TRF anula sentença copiada para condenar Lula e desmoraliza juíza, Moro e Dallagnol

Sentença copiada era referente ao famoso caso do Sítio de Atibaia; e agora, quem vai pagar pelo massacre midiático contra Lula?


Gabriela e Moro: juízes parciais e sem escrúpulos

Gabriela e Moro: juízes parciais e sem escrúpulos Foto: Montagem Piauí Hoje

O ex-juiz Sérgio Moro, que comandou a Lava Jato mesmo sem poder, foi desmoralizado mais uma vez pelos seus superiores. Nesta quarta-feira (13), o Tribunal Regional Federal da 4ª região (TRF-4), em Porto Alegre, decidiu anular uma sentença da juíza Gabriela Hardt que utilizava o método copia e cola. 

A decisão dos desembargadores do TRF-4 também desmoralizou o Ministério Público Federal, notadamente o procurador Detran Dallagnol, o evangélico ferrenho e mais afoito na perseguição política Lula e outros líderes petistas.

Os desembargadores entenderam que a sentença escrita pela magistrada foi uma cópia exata dos argumentos do Ministério Público, e que ela não desenvolveu sua própria conclusão, o que tornou inválida sua decisão. Com o resultado, a juíza também foi desmoralizada. Ficou claro que ela apenas fez o que Moro mandou.

Segundo o desembargador Leandro Paulsen “a sentença apropriou-se ipsis litteris dos fundamentos das alegações finais do Ministério Público Federal, sem fazer qualquer referência de que os estava adotando como razões de decidir, trazendo como se fossem seus os argumentos, o que não se pode admitir”.

Outra irregularidade apontada pelos desembargadores foi o uso de um grampo telefônico de um conselheiro do Tribunal de Contas do Estado do Paraná (que tem prerrogativa de foro).

Nas alegações dos advogados de defesa de Lula, Cristiano Zanin e Valeska Martins, para cancelar o veredicto de Gabriela Hardt no caso do Sítio de Atibaia, as alegações são as mesmas.

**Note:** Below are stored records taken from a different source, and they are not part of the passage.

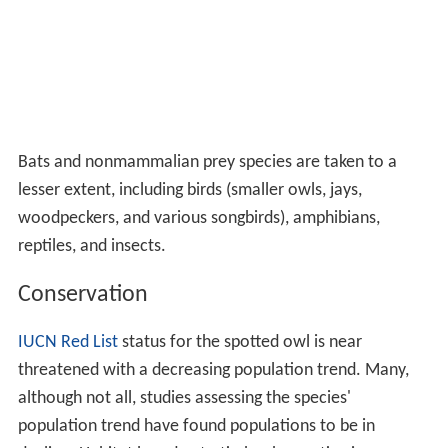
Bats and nonmammalian prey species are taken to a
lesser extent, including birds (smaller owls, jays,
woodpeckers, and various songbirds), amphibians,
reptiles, and insects.
Conservation
IUCN Red List
status for the spotted owl is near
threatened with a decreasing population trend. Many,
although not all, studies assessing the species'
population trend have found populations to be in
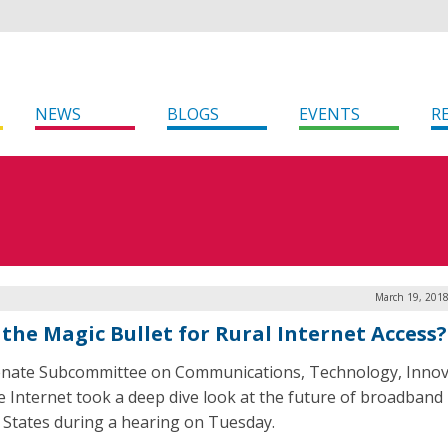
NEWS
BLOGS
EVENTS
R
March 19, 2018
 the Magic Bullet for Rural Internet Access?
nate Subcommittee on Communications, Technology, Innov
e Internet took a deep dive look at the future of broadband 
 States during a hearing on Tuesday.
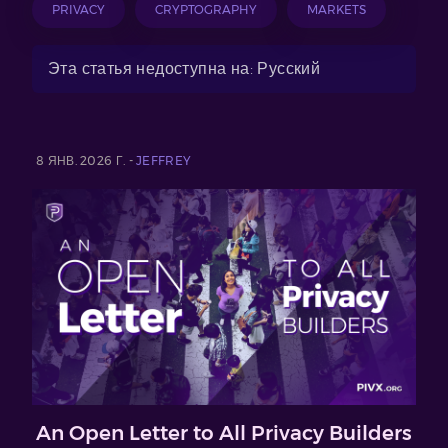
PRIVACY
CRYPTOGRAPHY
MARKETS
Эта статья недоступна на: Русский
8 ЯНВ. 2026 Г. -
JEFFREY
An Open Letter to All Privacy Builders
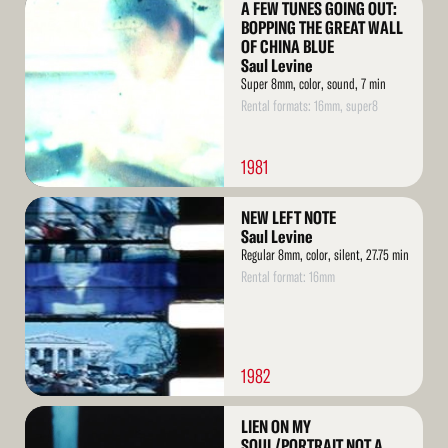
A FEW TUNES GOING OUT:
More
BOPPING THE GREAT WALL
OF CHINA BLUE
Saul Levine
Super 8mm, color, sound, 7 min
Rental formats: 16mm, super8
1981
Read
NEW LEFT NOTE
More
Saul Levine
Regular 8mm, color, silent, 27.75 min
Rental format: 16mm
1982
Read
LIEN ON MY
More
SOUL/PORTRAIT NOT A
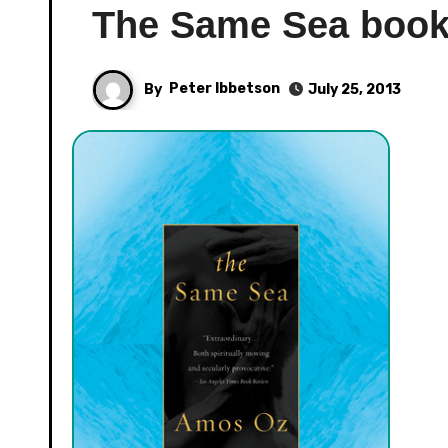
The Same Sea boo
By
Peter Ibbetson
July 25, 2013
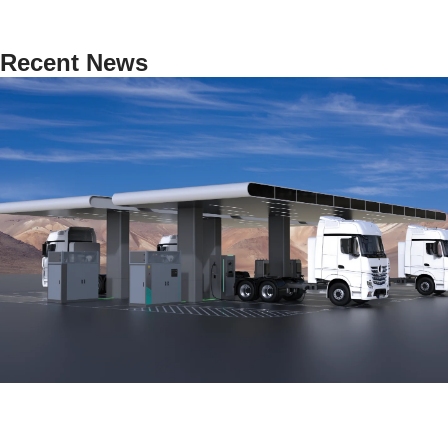
Recent News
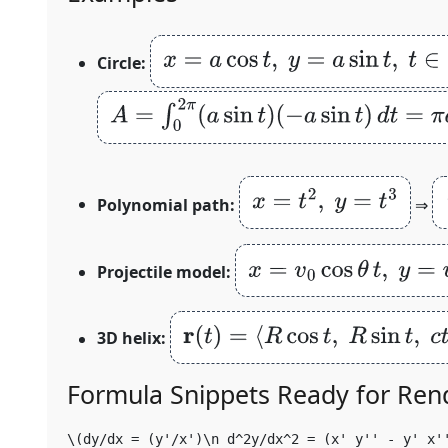
x
=
a
cos
t
,
y
=
a
sin
t
,
t
∈
[
0
,
2
π
]
Circle:
A
=
∫
0
2
π
(
a
sin
t
)
(
−
a
sin
t
)
d
t
=
π
a
2
x
=
t
2
,
y
=
t
3
Polynomial path:
⇒
x
=
v
0
cos
θ
t
,
y
=
v
0
sin
θ
t
Projectile model:
r
(
t
)
=
⟨
R
cos
t
,
R
sin
t
,
c
t
⟩
3D helix:
Formula Snippets Ready for Ren
\(dy/dx = (y'/x')\n d^2y/dx^2 = (x' y'' - y' x'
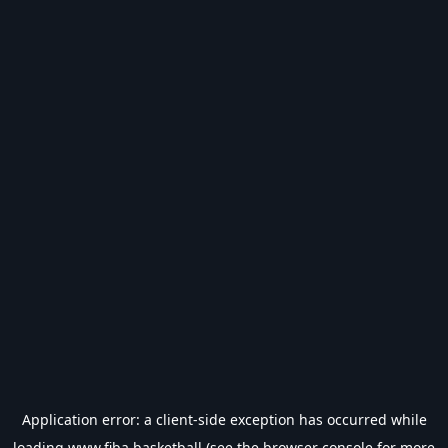
Application error: a
client
-side exception has occurred while
loading
www.fiba.basketball
(see the
browser console
for more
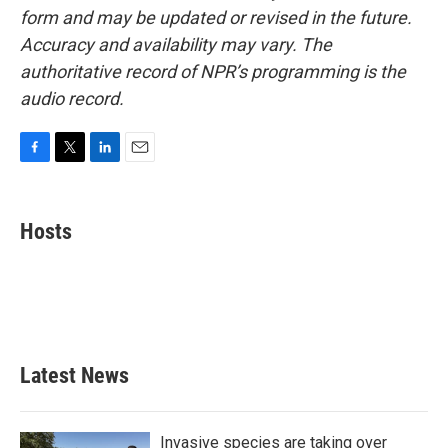
form and may be updated or revised in the future.
Accuracy and availability may vary. The
authoritative record of NPR’s programming is the
audio record.
F
T
L
E
a
w
i
m
c
i
n
a
e
t
k
i
Hosts
b
t
e
l
o
e
d
o
r
I
k
n
Latest News
Invasive species are taking over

Lula, mais uma vez, provou que Moro, Gabriela e Dallagnol mentiram

Em fevereiro deste ano, eles solicitaram ao Supremo Tribunal Federal (STF) que se anexasse uma perícia do Instituto Del Picchia, comprovando que Hardt também copiou trechos da sentença de Sérgio Moro no caso do triplex do Guarujá (SP), para usá-los no caso do sítio de Atibaia.

O parecer pericial, feito por Celso Mauro Ribeiro Del Picchia, diz que existem provas de forma e de conteúdo da cópia feita por Hardt. Ele se refere a paridades de cabeçalhos e rodapés, determinações das margens, a extensão das linhas, os espaçamentos interlineares e entre parágrafos, as fontes e seus tamanhos, os títulos e trechos destacados em negrito e centralizados.

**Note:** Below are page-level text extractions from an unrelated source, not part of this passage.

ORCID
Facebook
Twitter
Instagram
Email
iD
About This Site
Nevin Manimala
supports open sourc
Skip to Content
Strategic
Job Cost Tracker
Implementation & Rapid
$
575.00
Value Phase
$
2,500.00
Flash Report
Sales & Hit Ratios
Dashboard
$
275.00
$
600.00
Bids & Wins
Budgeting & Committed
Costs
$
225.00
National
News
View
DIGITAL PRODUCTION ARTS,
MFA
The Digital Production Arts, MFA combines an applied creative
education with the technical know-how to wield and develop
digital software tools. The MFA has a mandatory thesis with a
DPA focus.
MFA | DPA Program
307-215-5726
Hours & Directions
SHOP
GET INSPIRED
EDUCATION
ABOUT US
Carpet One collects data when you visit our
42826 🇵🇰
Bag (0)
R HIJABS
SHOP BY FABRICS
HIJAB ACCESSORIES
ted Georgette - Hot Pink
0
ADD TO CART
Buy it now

A perícia ressalta a existência de trechos repetidos e até mesmo o fato de a juíza mencionar o “apartamento”(triplex), quando estava julgando o caso do sítio.

O argumento de Zanin é que a perícia mostra que a juíza, que substituiu Moro no julgamento da Operação Lava Jato, no momento em que ele se exonerou para assumir o Ministério da Justiça de Jair Bolsonaro, não julgou o caso e apenas formalizou uma condenação pré-estabelecida.

O julgamento deste caso de hoje, de certa maneira torna-se jurisprudência para o caso de Lula.